This project implements a Vision Transformer with a Feedforward Network (FFN) for enhanced performance. The combination of Vision Transformers and FFN aims to accelerate the model's performance, particularly in vision-related tasks.
The project is organized into several files:
- main.py: Contains the main training loop and inference code.
- factories/vision_transformer_factory.py: Factory class for creating the Vision Transformer model and data loaders.
- models/ffn_block.py: Implementation of the Feedforward Network (FFN) block.
- models/vision_transformer.py: Implementation of the Vision Transformer model.
- utils/evaluation_visualization.py: Utility functions for evaluating and visualizing the model's performance.

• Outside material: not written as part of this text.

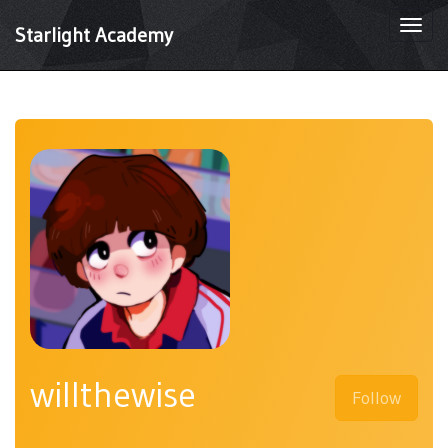
Togg
Starlight Academy
navi
willthewise
Follow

To train the Vision Transformer model, run the main()
function in main.py
. The trained model will be saved to a specified file path.
python main.py
To perform inference on a single image, uncomment and modify the example code in the main() function.
- Input Dimension: 28x28
- Number of Classes: 10
- Number of Blocks: 4
- Hidden Dimension: 256
- FFN Hidden Dimension: 512
- Dropout Probability: 0.1
- Batch Size: 128
- Learning Rate: 0.0001
- Number of Epochs: 10
The project uses the MNIST dataset. Data loading configurations can be found in the VisionTransformerFactory class.

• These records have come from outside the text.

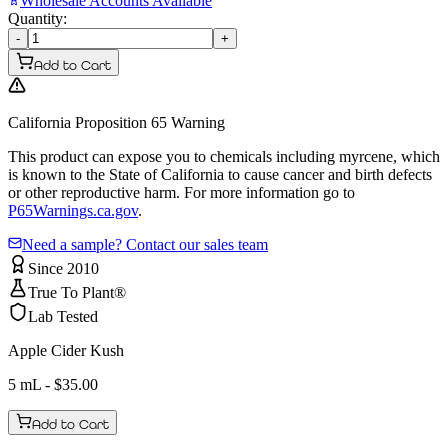
Wholesale Accounts Available
Quantity:
-
+
Add to Cart
California Proposition 65 Warning
This product can expose you to chemicals including myrcene, which
is known to the State of California to cause cancer and birth defects
or other reproductive harm. For more information go to
P65Warnings.ca.gov
.
Need a sample? Contact our sales team
Since 2010
True To Plant®
Lab Tested
Apple Cider Kush
5 mL
- $
35.00
Add to Cart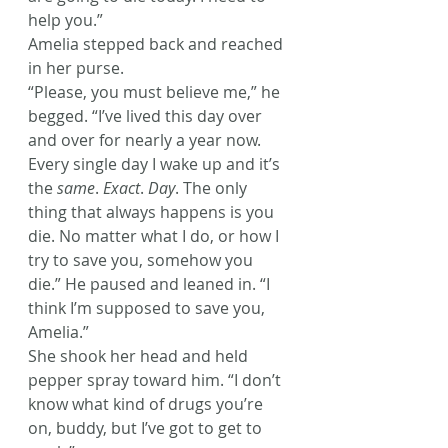
help you.”
Amelia stepped back and reached 
in her purse.
“Please, you must believe me,” he 
begged. “I’ve lived this day over 
and over for nearly a year now. 
Every single day I wake up and it’s 
the 
same
. 
Exact
. 
Day
. The only 
thing that always happens is you 
die. No matter what I do, or how I 
try to save you, somehow you 
die.” He paused and leaned in. “I 
think I’m supposed to save you, 
Amelia.”
She shook her head and held 
pepper spray toward him. “I don’t 
know what kind of drugs you’re 
on, buddy, but I’ve got to get to 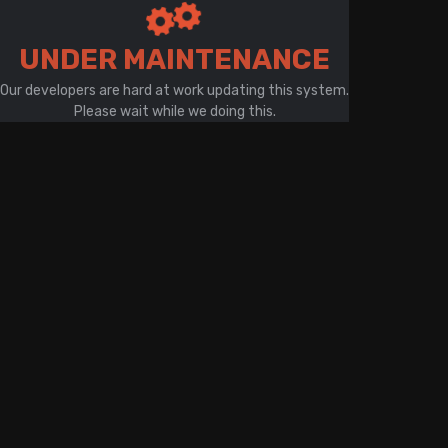
There is a problem with your network connection
UNDER MAINTENANCE
Our developers are hard at work updating this system.
Please wait while we doing this.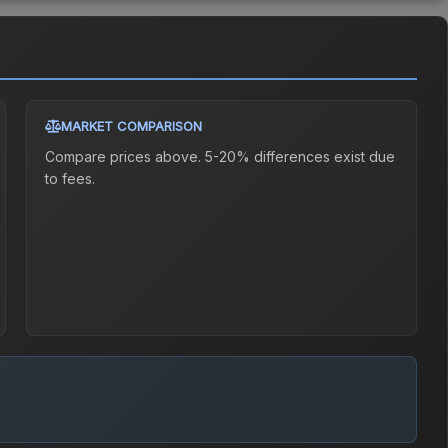
MARKET COMPARISON
Compare prices above. 5-20% differences exist due
to fees.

The trained Vision Transformer model is saved to the file vision_transformer_model.pth.
To perform inference on a single image, use the example code in the main() function. Ensure that the model is loaded from the saved state dict.
The project includes visualization tools for monitoring the model's performance. Confusion matrices are saved to the path/to/project directory.
- PyTorch
- torchvision
- Pillow
- scikit-learn
- seaborn
- matplotlib
Install dependencies using:
pip install torch torchvision Pillow scikit-learn seaborn matplotlib
Feel free to explore and modify the project to suit your needs!
Please note that you might need to adjust the paths, dependencies, and other details based on your specific setup.